The thing about Kairi is that she is very little like her older sister. Gracie, by the time she was five, could have been trusted to walk the two blocks to her old school in our small hometown. God knows there's no way I actually let her, but that's not the point. The point is I could have. Kairi, however, is... let's say "adventurous." A couple of months ago, before we moved to Tulsa, the girls made friends with a neighbor and while they were across the street playing, there's a knock at our door. It's the girls' new friend. She tells me that Kairi has run off, and that Gracie is chasing after her. Jason and I ran outside and saw Gracie four or five houses down the street from where they were supposed to be, running toward the back yard. We quickly make our way down there and find that Kairi is trying to scale the fence of a house we've never been to, just to see what's back there. Needless to say, Kairi didn't visit her new friend unsupervised again.
I hope it's understandable why I would panic. As I'm driving back to the school, the scenario is running through my mind of, what if I hadn't decided to drive back to the school to make sure she made it in okay? What if she wandered off, and I show up to pick up my kids at 3:10 only to find out she never made it to class. "What do you mean, 'she's not here?!' I dropped her off SEVEN HOURS AGO. You mean to tell me that my kid - my FIVE YEAR OLD - has had SEVEN HOURS to just..." I don't even know how to finish that. I don't want to know how that scenario ends.
Just as I'm playing through the phone call to the police in my mind - "Yes, I need an officer at X Elementary School RIGHT NOW... Well, I dropped her off - No, I didn't actually SEE her walk into the school... Why are you wasting your time blaming ME for this? My KID is out there, SOMEWHERE, and what are we going to do about it?" - I pull up in front of the school. The mass of kids has grown in the few minutes I've been gone and I have a hard time finding my daughter in them. I'm considering pulling into the parking lot, other parents be damned, when I pick out her pink backpack in the crowd. There she is. Thank God.
The school doesn't open its doors until almost 8:40, despite what the sign out front says, and only after I see Kairi make her way into the school do I leave.

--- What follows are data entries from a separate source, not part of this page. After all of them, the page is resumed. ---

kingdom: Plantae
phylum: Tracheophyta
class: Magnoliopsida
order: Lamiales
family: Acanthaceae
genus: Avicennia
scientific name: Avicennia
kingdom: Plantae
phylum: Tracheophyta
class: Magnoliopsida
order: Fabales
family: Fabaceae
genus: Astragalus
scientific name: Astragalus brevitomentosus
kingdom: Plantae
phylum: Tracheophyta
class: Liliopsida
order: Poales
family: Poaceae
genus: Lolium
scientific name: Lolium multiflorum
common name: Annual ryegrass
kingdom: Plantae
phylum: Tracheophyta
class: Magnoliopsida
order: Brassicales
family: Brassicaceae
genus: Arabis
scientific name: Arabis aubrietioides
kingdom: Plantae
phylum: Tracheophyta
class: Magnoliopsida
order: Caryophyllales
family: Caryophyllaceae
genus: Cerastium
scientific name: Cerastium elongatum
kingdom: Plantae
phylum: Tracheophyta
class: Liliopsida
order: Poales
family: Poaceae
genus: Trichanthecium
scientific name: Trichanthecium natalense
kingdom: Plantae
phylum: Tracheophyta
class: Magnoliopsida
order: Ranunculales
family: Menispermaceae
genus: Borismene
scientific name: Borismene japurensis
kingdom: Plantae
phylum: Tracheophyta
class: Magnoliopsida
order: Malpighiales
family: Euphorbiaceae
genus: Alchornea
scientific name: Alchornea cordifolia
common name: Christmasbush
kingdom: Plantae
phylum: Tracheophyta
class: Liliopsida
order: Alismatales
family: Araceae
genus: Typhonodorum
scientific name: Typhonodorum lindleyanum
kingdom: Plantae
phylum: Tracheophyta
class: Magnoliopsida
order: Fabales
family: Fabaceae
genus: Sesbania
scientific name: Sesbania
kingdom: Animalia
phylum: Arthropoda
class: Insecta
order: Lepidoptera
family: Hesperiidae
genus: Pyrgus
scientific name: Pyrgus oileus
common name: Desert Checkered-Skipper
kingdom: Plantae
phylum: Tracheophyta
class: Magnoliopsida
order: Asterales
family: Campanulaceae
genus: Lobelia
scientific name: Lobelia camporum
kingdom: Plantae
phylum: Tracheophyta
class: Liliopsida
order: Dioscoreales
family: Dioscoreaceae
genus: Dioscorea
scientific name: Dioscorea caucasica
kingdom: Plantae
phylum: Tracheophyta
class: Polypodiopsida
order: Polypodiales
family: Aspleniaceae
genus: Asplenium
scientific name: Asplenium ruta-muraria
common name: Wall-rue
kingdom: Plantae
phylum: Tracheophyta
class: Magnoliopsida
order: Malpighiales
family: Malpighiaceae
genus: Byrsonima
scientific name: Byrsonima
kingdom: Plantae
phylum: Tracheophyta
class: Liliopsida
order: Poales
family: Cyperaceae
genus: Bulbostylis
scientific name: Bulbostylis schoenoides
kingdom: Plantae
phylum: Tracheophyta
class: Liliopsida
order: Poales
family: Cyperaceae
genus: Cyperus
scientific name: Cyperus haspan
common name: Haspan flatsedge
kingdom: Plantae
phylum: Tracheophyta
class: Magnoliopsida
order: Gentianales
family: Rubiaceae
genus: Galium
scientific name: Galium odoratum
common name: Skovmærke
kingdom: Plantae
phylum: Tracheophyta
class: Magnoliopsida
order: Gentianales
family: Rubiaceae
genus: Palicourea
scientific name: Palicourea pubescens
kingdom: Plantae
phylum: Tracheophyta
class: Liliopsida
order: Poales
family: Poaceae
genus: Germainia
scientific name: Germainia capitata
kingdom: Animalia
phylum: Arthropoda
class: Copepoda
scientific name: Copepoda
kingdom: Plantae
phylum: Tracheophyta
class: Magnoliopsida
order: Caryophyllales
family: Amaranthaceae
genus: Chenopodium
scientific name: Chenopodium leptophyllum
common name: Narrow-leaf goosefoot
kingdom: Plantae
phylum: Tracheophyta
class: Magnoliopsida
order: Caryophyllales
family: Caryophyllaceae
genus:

I'm not sure if my plans for returning to bed are completely ruined, or simply postponed. When I set out writing this, my heart was pounding so hard I was almost sweating, but as I sit here typing, I can smell the breakfast pot pie in the oven that's almost done, and I feel like maybe after my cheesy ham and egg in a crust treat, I'll be able to relax. I just hope my paranoid preemptive parental panic (alliteration is fun!) doesn't give me nightmares.